What is the respiratory system? Concept, Functions and Organs

What is the respiratory system?

We explain what the respiratory system is and its different functions. In addition, the organs that compose it and their diseases.

What is the respiratory system

The respiratory system exchanges gases with the environment.

The set of organs and conduits of the body of living beings that allow them to exchange gases with the environment in which they are found is known as the respiratory apparatus or respiratory system.

In that sense, the structure of this system and its mechanisms can vary greatly depending on the habitat in which it lives.

The name of the system comes from the fact that it allows breathing: the entry of air into the body of animals, from which oxygen is extracted, and the subsequent expulsion of carbon dioxide (CO2) whose presence in the body would be harmful.

In this sense, the respiratory system is complemented by the circulatory system, since the latter carries oxygen in the blood to the confines of the body and returns CO2 to the lungs to prevent it from modifying the body’s pH.

Breathing consists of two stages: inhalation (air inlet) and exhalation (air outlet).

Unlike humans, certain animals have respiratory systems that do not involve lungs, but gills for breathing under water or skin breathing mechanisms (through the skin).

Functions of the respiratory system

The respiratory system allows the expulsion of carbon dioxide.

The elementary function of the respiratory system is, as its name implies, breathing or ventilation.

This is, as we explained before, the entry into the body of a volume of air from the atmosphere, from which oxygen will be passively extracted, an indispensable element for the oxidation of the glucose that gives energy to our organism.

And at the same time, the system allows the expulsion of the carbon dioxide resulting from that process.

Organs of the respiratory system

The larynx connects the pharynx to the trachea and lungs.

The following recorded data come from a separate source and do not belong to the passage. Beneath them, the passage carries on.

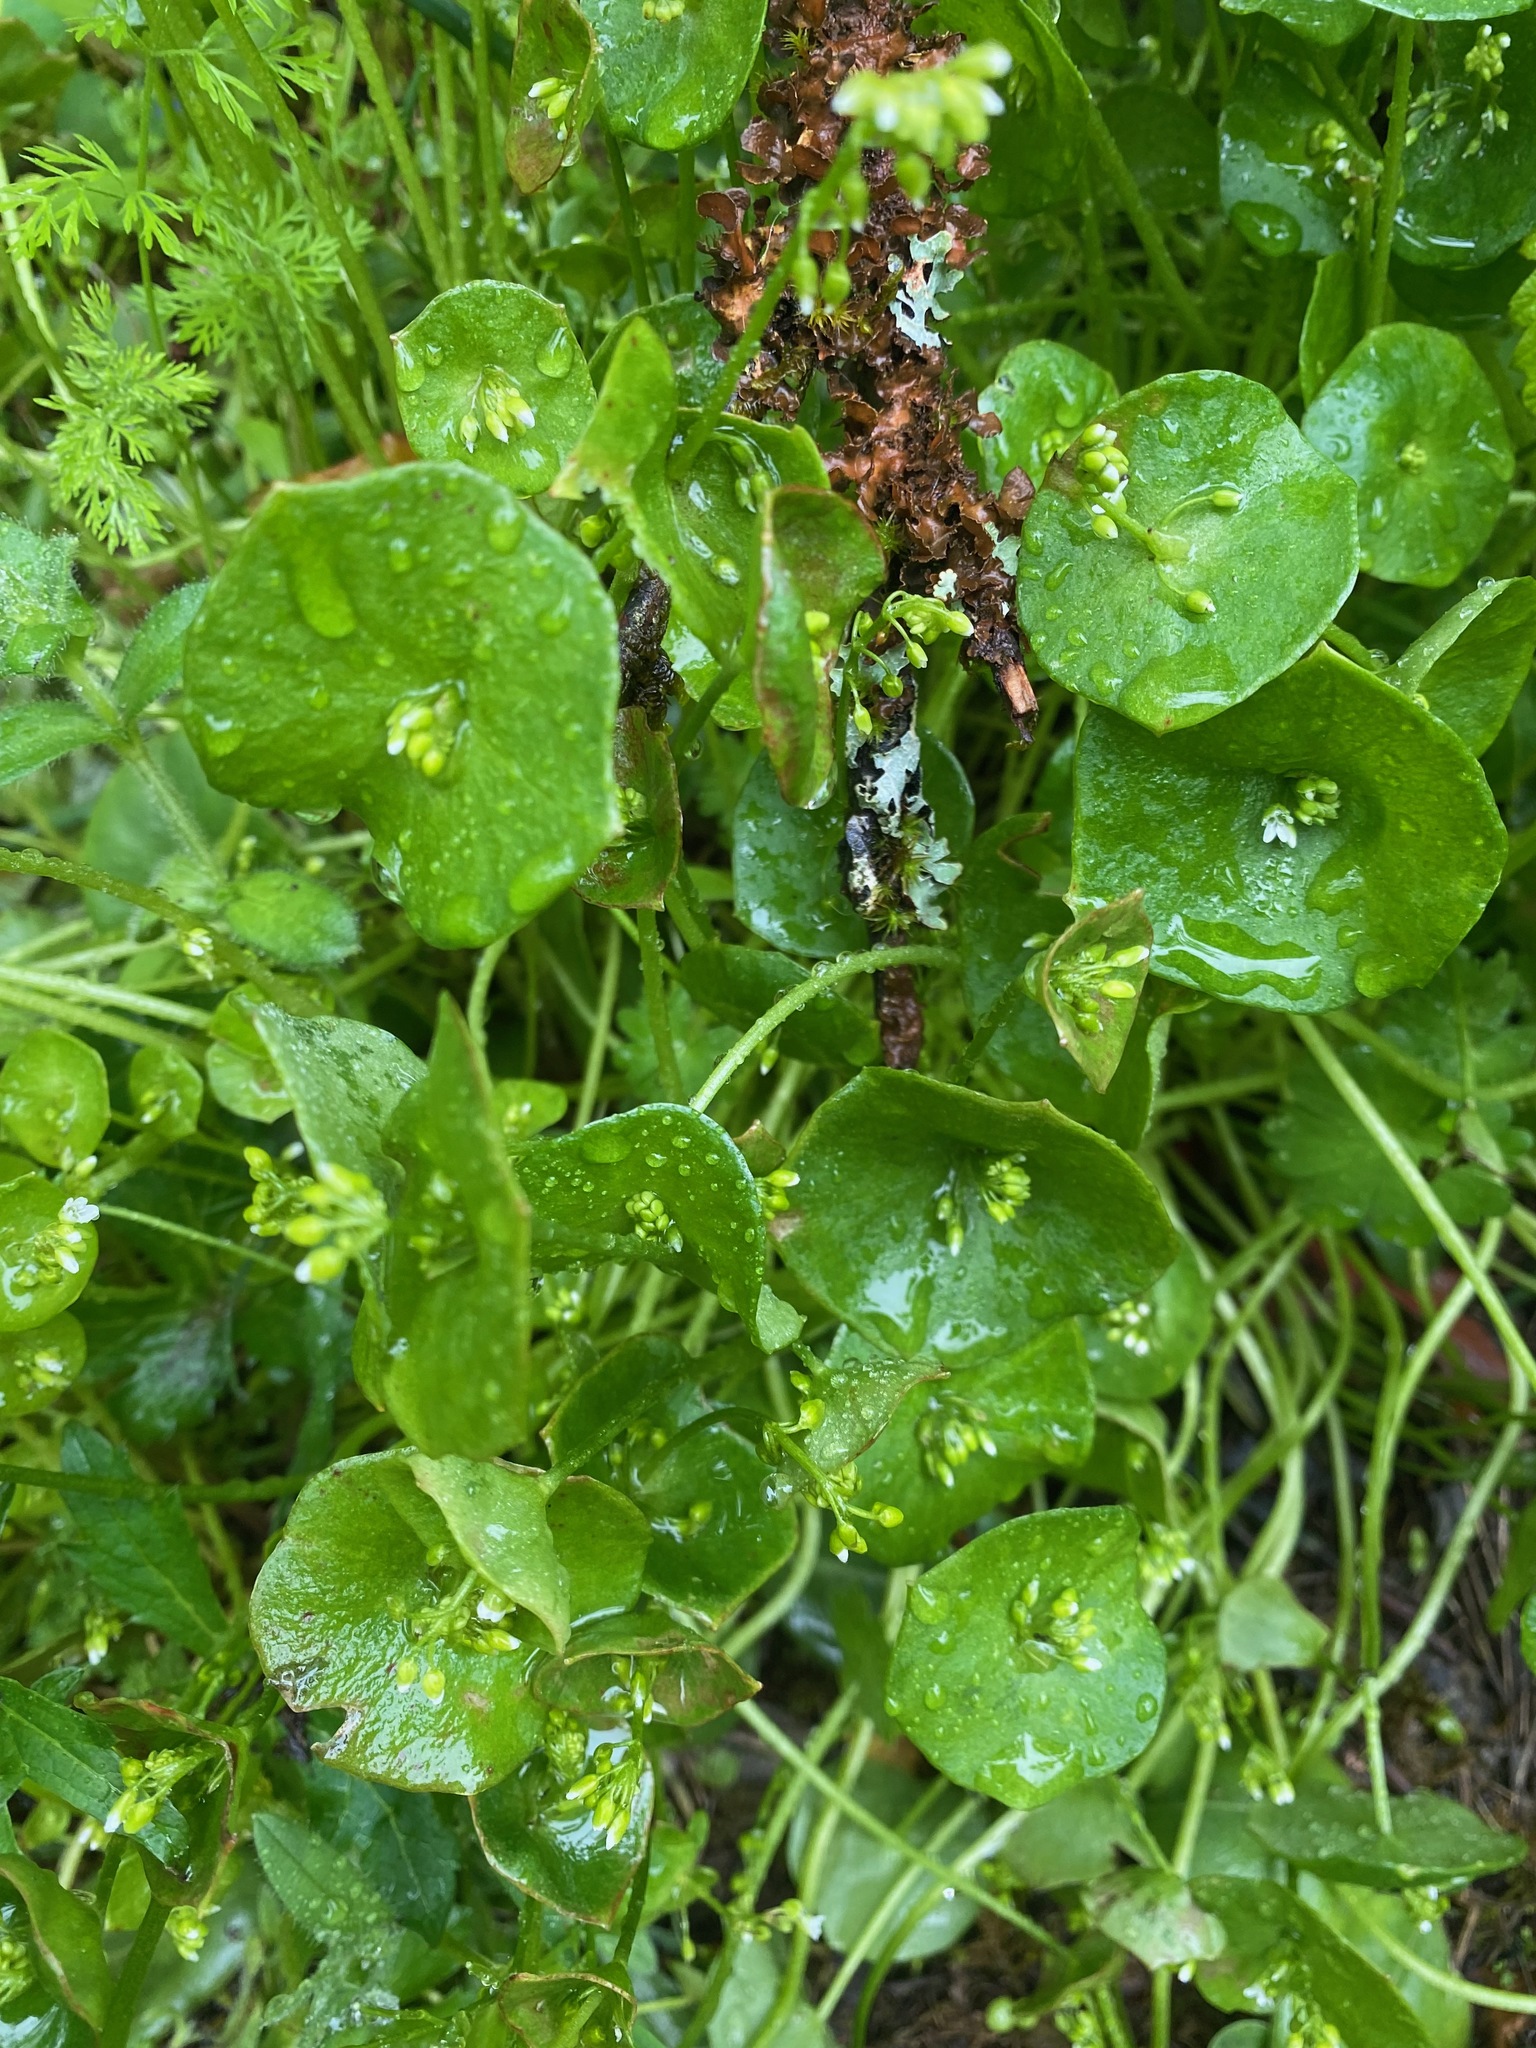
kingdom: Plantae
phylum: Tracheophyta
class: Magnoliopsida
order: Caryophyllales
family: Montiaceae
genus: Claytonia
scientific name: Claytonia perfoliata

The human respiratory system consists of the following parts:

  • Nasal nostrils. The holes in the nose, where everything starts. Through them the air penetrates, filtered through a series of villi and mucous membranes that prevent access to solid waste and other non-gaseous elements.
  • Pharynx. The connection between the nostrils, buccal cavity and esophagus and larynx contains defensive mucosa and is located in the neck.
  • Larynx. A conduit that connects the pharynx with the trachea and lungs, and in which the vocal cords, as well as the glottis (bell) and a series of muscles that in case of obstruction act by reflex, clearing the way.
  • Trachea. The final stretch of the duct, which connects the larynx and lungs. It has a set of C-shaped cartilages that hold the duct open to external compression.
  • Lungs. The main organs of respiration are two large sacs that fill with air and allow the gaseous exchange between air and blood. For this purpose, they have bronchi (tubes for air to the bronchioles), bronchioles (narrower tubes between the bronchi and the alveoli) and finally, the pulmonary alveoli (even narrower tubes, with a unicellular wall that allows oxygen to pass into the blood).
  • Intercostal muscles. A series of muscles in the chest that move you during breathing.
  • Diaphragm. The muscle that separates the abdomen from the thorax is responsible for the inhalation and exhalation: it contracts and goes down, enlarging the thoracic cage. Then he relaxes and climbs up, compressing the lathe and throwing out the air.
  • Pleura. A serous membrane that covers the two lungs and maintains a cavity between their two layers (internal and external), whose pressure is lower than that of the atmosphere, to allow the lungs to expand during inhalation.

Diseases of the respiratory system

Lung cancer is very common in smokers.

The respiratory system is susceptible to diseases such as

  • Cancer Due to the recurrent presence of toxic gases dissolved in the atmosphere in the lungs, when not from smoke inhaled by smokers (and those around them), it is possible to develop malignant tumors in the lungs.
  • Colds. The most common disease of the respiratory tract is due to the presence of viruses in the upper (external) stages of the system, so they are fought by the mucous membranes through sneezing, secretions, fever, and so on.
  • Infections. The presence of bacteria in the respiratory tract, either in the upper stages (pharyngitis, laryngitis) or in the lungs (pneumonia or pneumonia) often requires treatment with antibiotics and rest, as it causes fatigue and decreased efficiency of breathing.

Chronic Obstructive Pulmonary Disease (COPD). Very common among smokers and mining workers, it is a disease in which the alveolar tubes of the lungs become progressively blocked and generally irreversible, leading to a loss of respiratory capacity and drastically shortening life.